Summer’s Surprises

After nearly five years of living in Montana, it’s all beginning to feel familiar. I take this as a positive, for I’m finally settled into the place that I once decided to call home on a whim without any friends, a place to live or a job to keep me here. Of course, those vacancies eventually filled themselves but not without some questioning from myself mainly, the person who decided that this was the best course of action. All of this to say, I still find moments here and there that make Montana feel new again - which now sounds ridiculous to say as I write this from a closed room in the fourth largest state in the nation, most of which I’ve yet to even glimpse.

Last night, following a hint from a good friend that she had seen an owl, I had myself one of those moments, for I had located a family group of great grays that I hadn’t met before. The rush was much like the first time I ever laid eyes on one of these large birds, in a different mountain range on the other side of valley.
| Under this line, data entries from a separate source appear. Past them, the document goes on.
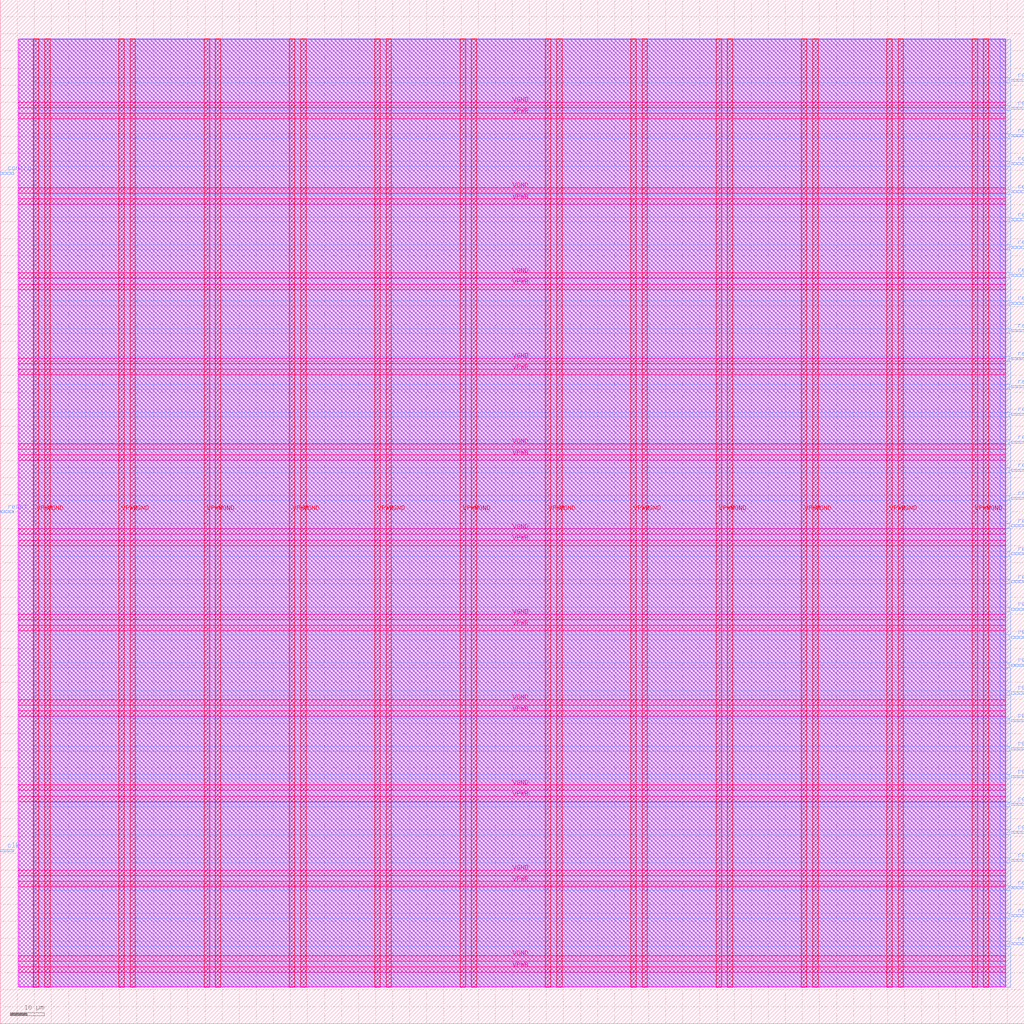
<source format=lef>
VERSION 5.7 ;
  NOWIREEXTENSIONATPIN ON ;
  DIVIDERCHAR "/" ;
  BUSBITCHARS "[]" ;
MACRO top_module
  CLASS BLOCK ;
  FOREIGN top_module ;
  ORIGIN 0.000 0.000 ;
  SIZE 300.000 BY 300.000 ;
  PIN VGND
    DIRECTION INOUT ;
    USE GROUND ;
    PORT
      LAYER met4 ;
        RECT 13.020 10.640 14.620 288.560 ;
    END
    PORT
      LAYER met4 ;
        RECT 38.020 10.640 39.620 288.560 ;
    END
    PORT
      LAYER met4 ;
        RECT 63.020 10.640 64.620 288.560 ;
    END
    PORT
      LAYER met4 ;
        RECT 88.020 10.640 89.620 288.560 ;
    END
    PORT
      LAYER met4 ;
        RECT 113.020 10.640 114.620 288.560 ;
    END
    PORT
      LAYER met4 ;
        RECT 138.020 10.640 139.620 288.560 ;
    END
    PORT
      LAYER met4 ;
        RECT 163.020 10.640 164.620 288.560 ;
    END
    PORT
      LAYER met4 ;
        RECT 188.020 10.640 189.620 288.560 ;
    END
    PORT
      LAYER met4 ;
        RECT 213.020 10.640 214.620 288.560 ;
    END
    PORT
      LAYER met4 ;
        RECT 238.020 10.640 239.620 288.560 ;
    END
    PORT
      LAYER met4 ;
        RECT 263.020 10.640 264.620 288.560 ;
    END
    PORT
      LAYER met4 ;
        RECT 288.020 10.640 289.620 288.560 ;
    END
    PORT
      LAYER met5 ;
        RECT 5.280 18.380 294.640 19.980 ;
    END
    PORT
      LAYER met5 ;
        RECT 5.280 43.380 294.640 44.980 ;
    END
    PORT
      LAYER met5 ;
        RECT 5.280 68.380 294.640 69.980 ;
    END
    PORT
      LAYER met5 ;
        RECT 5.280 93.380 294.640 94.980 ;
    END
    PORT
      LAYER met5 ;
        RECT 5.280 118.380 294.640 119.980 ;
    END
    PORT
      LAYER met5 ;
        RECT 5.280 143.380 294.640 144.980 ;
    END
    PORT
      LAYER met5 ;
        RECT 5.280 168.380 294.640 169.980 ;
    END
    PORT
      LAYER met5 ;
        RECT 5.280 193.380 294.640 194.980 ;
    END
    PORT
      LAYER met5 ;
        RECT 5.280 218.380 294.640 219.980 ;
    END
    PORT
      LAYER met5 ;
        RECT 5.280 243.380 294.640 244.980 ;
    END
    PORT
      LAYER met5 ;
        RECT 5.280 268.380 294.640 269.980 ;
    END
  END VGND
  PIN VPWR
    DIRECTION INOUT ;
    USE POWER ;
    PORT
      LAYER met4 ;
        RECT 9.720 10.640 11.320 288.560 ;
    END
    PORT
      LAYER met4 ;
        RECT 34.720 10.640 36.320 288.560 ;
    END
    PORT
      LAYER met4 ;
        RECT 59.720 10.640 61.320 288.560 ;
    END
    PORT
      LAYER met4 ;
        RECT 84.720 10.640 86.320 288.560 ;
    END
    PORT
      LAYER met4 ;
        RECT 109.720 10.640 111.320 288.560 ;
    END
    PORT
      LAYER met4 ;
        RECT 134.720 10.640 136.320 288.560 ;
    END
    PORT
      LAYER met4 ;
        RECT 159.720 10.640 161.320 288.560 ;
    END
    PORT
      LAYER met4 ;
        RECT 184.720 10.640 186.320 288.560 ;
    END
    PORT
      LAYER met4 ;
        RECT 209.720 10.640 211.320 288.560 ;
    END
    PORT
      LAYER met4 ;
        RECT 234.720 10.640 236.320 288.560 ;
    END
    PORT
      LAYER met4 ;
        RECT 259.720 10.640 261.320 288.560 ;
    END
    PORT
      LAYER met4 ;
        RECT 284.720 10.640 286.320 288.560 ;
    END
    PORT
      LAYER met5 ;
        RECT 5.280 15.080 294.640 16.680 ;
    END
    PORT
      LAYER met5 ;
        RECT 5.280 40.080 294.640 41.680 ;
    END
    PORT
      LAYER met5 ;
        RECT 5.280 65.080 294.640 66.680 ;
    END
    PORT
      LAYER met5 ;
        RECT 5.280 90.080 294.640 91.680 ;
    END
    PORT
      LAYER met5 ;
        RECT 5.280 115.080 294.640 116.680 ;
    END
    PORT
      LAYER met5 ;
        RECT 5.280 140.080 294.640 141.680 ;
    END
    PORT
      LAYER met5 ;
        RECT 5.280 165.080 294.640 166.680 ;
    END
    PORT
      LAYER met5 ;
        RECT 5.280 190.080 294.640 191.680 ;
    END
    PORT
      LAYER met5 ;
        RECT 5.280 215.080 294.640 216.680 ;
    END
    PORT
      LAYER met5 ;
        RECT 5.280 240.080 294.640 241.680 ;
    END
    PORT
      LAYER met5 ;
        RECT 5.280 265.080 294.640 266.680 ;
    END
  END VPWR
  PIN clk
    DIRECTION INPUT ;
    USE SIGNAL ;
    PORT
      LAYER met3 ;
        RECT 0.000 50.360 4.000 50.960 ;
    END
  END clk
  PIN control
    DIRECTION INPUT ;
    USE SIGNAL ;
    PORT
      LAYER met3 ;
        RECT 0.000 248.920 4.000 249.520 ;
    END
  END control
  PIN reset
    DIRECTION INPUT ;
    USE SIGNAL ;
    PORT
      LAYER met3 ;
        RECT 0.000 149.640 4.000 150.240 ;
    END
  END reset
  PIN result[0]
    DIRECTION OUTPUT ;
    USE SIGNAL ;
    PORT
      LAYER met3 ;
        RECT 296.000 276.120 300.000 276.720 ;
    END
  END result[0]
  PIN result[10]
    DIRECTION OUTPUT ;
    USE SIGNAL ;
    PORT
      LAYER met3 ;
        RECT 296.000 194.520 300.000 195.120 ;
    END
  END result[10]
  PIN result[11]
    DIRECTION OUTPUT ;
    USE SIGNAL ;
    PORT
      LAYER met3 ;
        RECT 296.000 186.360 300.000 186.960 ;
    END
  END result[11]
  PIN result[12]
    DIRECTION OUTPUT ;
    USE SIGNAL ;
    PORT
      LAYER met3 ;
        RECT 296.000 178.200 300.000 178.800 ;
    END
  END result[12]
  PIN result[13]
    DIRECTION OUTPUT ;
    USE SIGNAL ;
    PORT
      LAYER met3 ;
        RECT 296.000 170.040 300.000 170.640 ;
    END
  END result[13]
  PIN result[14]
    DIRECTION OUTPUT ;
    USE SIGNAL ;
    PORT
      LAYER met3 ;
        RECT 296.000 161.880 300.000 162.480 ;
    END
  END result[14]
  PIN result[15]
    DIRECTION OUTPUT ;
    USE SIGNAL ;
    PORT
      LAYER met3 ;
        RECT 296.000 153.720 300.000 154.320 ;
    END
  END result[15]
  PIN result[16]
    DIRECTION OUTPUT ;
    USE SIGNAL ;
    PORT
      LAYER met3 ;
        RECT 296.000 145.560 300.000 146.160 ;
    END
  END result[16]
  PIN result[17]
    DIRECTION OUTPUT ;
    USE SIGNAL ;
    PORT
      LAYER met3 ;
        RECT 296.000 137.400 300.000 138.000 ;
    END
  END result[17]
  PIN result[18]
    DIRECTION OUTPUT ;
    USE SIGNAL ;
    PORT
      LAYER met3 ;
        RECT 296.000 129.240 300.000 129.840 ;
    END
  END result[18]
  PIN result[19]
    DIRECTION OUTPUT ;
    USE SIGNAL ;
    PORT
      LAYER met3 ;
        RECT 296.000 121.080 300.000 121.680 ;
    END
  END result[19]
  PIN result[1]
    DIRECTION OUTPUT ;
    USE SIGNAL ;
    PORT
      LAYER met3 ;
        RECT 296.000 267.960 300.000 268.560 ;
    END
  END result[1]
  PIN result[20]
    DIRECTION OUTPUT ;
    USE SIGNAL ;
    PORT
      LAYER met3 ;
        RECT 296.000 112.920 300.000 113.520 ;
    END
  END result[20]
  PIN result[21]
    DIRECTION OUTPUT ;
    USE SIGNAL ;
    PORT
      LAYER met3 ;
        RECT 296.000 104.760 300.000 105.360 ;
    END
  END result[21]
  PIN result[22]
    DIRECTION OUTPUT ;
    USE SIGNAL ;
    PORT
      LAYER met3 ;
        RECT 296.000 96.600 300.000 97.200 ;
    END
  END result[22]
  PIN result[23]
    DIRECTION OUTPUT ;
    USE SIGNAL ;
    PORT
      LAYER met3 ;
        RECT 296.000 88.440 300.000 89.040 ;
    END
  END result[23]
  PIN result[24]
    DIRECTION OUTPUT ;
    USE SIGNAL ;
    PORT
      LAYER met3 ;
        RECT 296.000 80.280 300.000 80.880 ;
    END
  END result[24]
  PIN result[25]
    DIRECTION OUTPUT ;
    USE SIGNAL ;
    PORT
      LAYER met3 ;
        RECT 296.000 72.120 300.000 72.720 ;
    END
  END result[25]
  PIN result[26]
    DIRECTION OUTPUT ;
    USE SIGNAL ;
    PORT
      LAYER met3 ;
        RECT 296.000 63.960 300.000 64.560 ;
    END
  END result[26]
  PIN result[27]
    DIRECTION OUTPUT ;
    USE SIGNAL ;
    PORT
      LAYER met3 ;
        RECT 296.000 55.800 300.000 56.400 ;
    END
  END result[27]
  PIN result[28]
    DIRECTION OUTPUT ;
    USE SIGNAL ;
    PORT
      LAYER met3 ;
        RECT 296.000 47.640 300.000 48.240 ;
    END
  END result[28]
  PIN result[29]
    DIRECTION OUTPUT ;
    USE SIGNAL ;
    PORT
      LAYER met3 ;
        RECT 296.000 39.480 300.000 40.080 ;
    END
  END result[29]
  PIN result[2]
    DIRECTION OUTPUT ;
    USE SIGNAL ;
    PORT
      LAYER met3 ;
        RECT 296.000 259.800 300.000 260.400 ;
    END
  END result[2]
  PIN result[30]
    DIRECTION OUTPUT ;
    USE SIGNAL ;
    PORT
      LAYER met3 ;
        RECT 296.000 31.320 300.000 31.920 ;
    END
  END result[30]
  PIN result[31]
    DIRECTION OUTPUT ;
    USE SIGNAL ;
    PORT
      LAYER met3 ;
        RECT 296.000 23.160 300.000 23.760 ;
    END
  END result[31]
  PIN result[3]
    DIRECTION OUTPUT ;
    USE SIGNAL ;
    PORT
      LAYER met3 ;
        RECT 296.000 251.640 300.000 252.240 ;
    END
  END result[3]
  PIN result[4]
    DIRECTION OUTPUT ;
    USE SIGNAL ;
    PORT
      LAYER met3 ;
        RECT 296.000 243.480 300.000 244.080 ;
    END
  END result[4]
  PIN result[5]
    DIRECTION OUTPUT ;
    USE SIGNAL ;
    PORT
      LAYER met3 ;
        RECT 296.000 235.320 300.000 235.920 ;
    END
  END result[5]
  PIN result[6]
    DIRECTION OUTPUT ;
    USE SIGNAL ;
    PORT
      LAYER met3 ;
        RECT 296.000 227.160 300.000 227.760 ;
    END
  END result[6]
  PIN result[7]
    DIRECTION OUTPUT ;
    USE SIGNAL ;
    PORT
      LAYER met3 ;
        RECT 296.000 219.000 300.000 219.600 ;
    END
  END result[7]
  PIN result[8]
    DIRECTION OUTPUT ;
    USE SIGNAL ;
    PORT
      LAYER met3 ;
        RECT 296.000 210.840 300.000 211.440 ;
    END
  END result[8]
  PIN result[9]
    DIRECTION OUTPUT ;
    USE SIGNAL ;
    PORT
      LAYER met3 ;
        RECT 296.000 202.680 300.000 203.280 ;
    END
  END result[9]
  OBS
      LAYER nwell ;
        RECT 5.330 10.795 294.590 288.405 ;
      LAYER li1 ;
        RECT 5.520 10.795 294.400 288.405 ;
      LAYER met1 ;
        RECT 5.520 10.640 294.400 288.560 ;
      LAYER met2 ;
        RECT 9.750 10.695 292.930 288.505 ;
      LAYER met3 ;
        RECT 9.730 277.120 296.000 288.485 ;
        RECT 9.730 275.720 295.600 277.120 ;
        RECT 9.730 268.960 296.000 275.720 ;
        RECT 9.730 267.560 295.600 268.960 ;
        RECT 9.730 260.800 296.000 267.560 ;
        RECT 9.730 259.400 295.600 260.800 ;
        RECT 9.730 252.640 296.000 259.400 ;
        RECT 9.730 251.240 295.600 252.640 ;
        RECT 9.730 244.480 296.000 251.240 ;
        RECT 9.730 243.080 295.600 244.480 ;
        RECT 9.730 236.320 296.000 243.080 ;
        RECT 9.730 234.920 295.600 236.320 ;
        RECT 9.730 228.160 296.000 234.920 ;
        RECT 9.730 226.760 295.600 228.160 ;
        RECT 9.730 220.000 296.000 226.760 ;
        RECT 9.730 218.600 295.600 220.000 ;
        RECT 9.730 211.840 296.000 218.600 ;
        RECT 9.730 210.440 295.600 211.840 ;
        RECT 9.730 203.680 296.000 210.440 ;
        RECT 9.730 202.280 295.600 203.680 ;
        RECT 9.730 195.520 296.000 202.280 ;
        RECT 9.730 194.120 295.600 195.520 ;
        RECT 9.730 187.360 296.000 194.120 ;
        RECT 9.730 185.960 295.600 187.360 ;
        RECT 9.730 179.200 296.000 185.960 ;
        RECT 9.730 177.800 295.600 179.200 ;
        RECT 9.730 171.040 296.000 177.800 ;
        RECT 9.730 169.640 295.600 171.040 ;
        RECT 9.730 162.880 296.000 169.640 ;
        RECT 9.730 161.480 295.600 162.880 ;
        RECT 9.730 154.720 296.000 161.480 ;
        RECT 9.730 153.320 295.600 154.720 ;
        RECT 9.730 146.560 296.000 153.320 ;
        RECT 9.730 145.160 295.600 146.560 ;
        RECT 9.730 138.400 296.000 145.160 ;
        RECT 9.730 137.000 295.600 138.400 ;
        RECT 9.730 130.240 296.000 137.000 ;
        RECT 9.730 128.840 295.600 130.240 ;
        RECT 9.730 122.080 296.000 128.840 ;
        RECT 9.730 120.680 295.600 122.080 ;
        RECT 9.730 113.920 296.000 120.680 ;
        RECT 9.730 112.520 295.600 113.920 ;
        RECT 9.730 105.760 296.000 112.520 ;
        RECT 9.730 104.360 295.600 105.760 ;
        RECT 9.730 97.600 296.000 104.360 ;
        RECT 9.730 96.200 295.600 97.600 ;
        RECT 9.730 89.440 296.000 96.200 ;
        RECT 9.730 88.040 295.600 89.440 ;
        RECT 9.730 81.280 296.000 88.040 ;
        RECT 9.730 79.880 295.600 81.280 ;
        RECT 9.730 73.120 296.000 79.880 ;
        RECT 9.730 71.720 295.600 73.120 ;
        RECT 9.730 64.960 296.000 71.720 ;
        RECT 9.730 63.560 295.600 64.960 ;
        RECT 9.730 56.800 296.000 63.560 ;
        RECT 9.730 55.400 295.600 56.800 ;
        RECT 9.730 48.640 296.000 55.400 ;
        RECT 9.730 47.240 295.600 48.640 ;
        RECT 9.730 40.480 296.000 47.240 ;
        RECT 9.730 39.080 295.600 40.480 ;
        RECT 9.730 32.320 296.000 39.080 ;
        RECT 9.730 30.920 295.600 32.320 ;
        RECT 9.730 24.160 296.000 30.920 ;
        RECT 9.730 22.760 295.600 24.160 ;
        RECT 9.730 10.715 296.000 22.760 ;
  END
END top_module
END LIBRARY


</source>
It was a good reminder of who this place really belongs to, as I had familiarized myself with those trees once or twice before. As it turns out, the trees don’t belong to us, the humanoids as I like to say, seeking shelter when it rains and heat when winter sets in. The trees belong to the wild ones - the owls own this place.

This Forest, Forever.

 
 

At this point, this forest feels like home. Behind me I see the hundreds of hours, the late nights and early mornings, the view from treetops and the thick understory, leaning back on logs and trunks and backpacks while waiting for time to pass. I see myself cussing at stinging nettle and rosehips along the creek every now and then, and I can feel my heart dropping as I jump a moose from the brush and a black bear from the meadow. I see the owl’s eyes lock with a mule deer’s, and a raven sailing overhead, wings cutting audibly through the air. I can see the silence, it’s visible, and I hear it, every now and then broken by the song of a sparrow, the wind along the Bridgers, the call of an owl. I keep expecting a spring to roll around when suddenly these birds aren’t here, when the wind carries them elsewhere, on big and beautiful wings. When the forest no longer greets me for the late nights and early mornings, with the views from treetops and thick understory. When I no longer lean back on logs and trunks and that sturdy backpack to wait for time to pass. When there’s no stinging nettle nor rosehips to cuss at, nor moose nor black bear. When I don’t watch the owl lock eyes with the deer, when the silence isn’t broken by anything.

When a reason to experience this place with my own eyes and ears is no longer presented, I won’t feel myself complete. The joy this space has brought me is purely and simply unequivocal. It is timeless. This entire forest is timeless. I believe that in one volume or another, my boots with crash through thick brush for as long these legs allow them. My hope is that it will be here in the Bridger Mountains. While I’ve never once wanted to experience something forever, I’m tempted to wish for that here. I could be around these owls, and their big and beautiful wings, swimming through these trees, forever.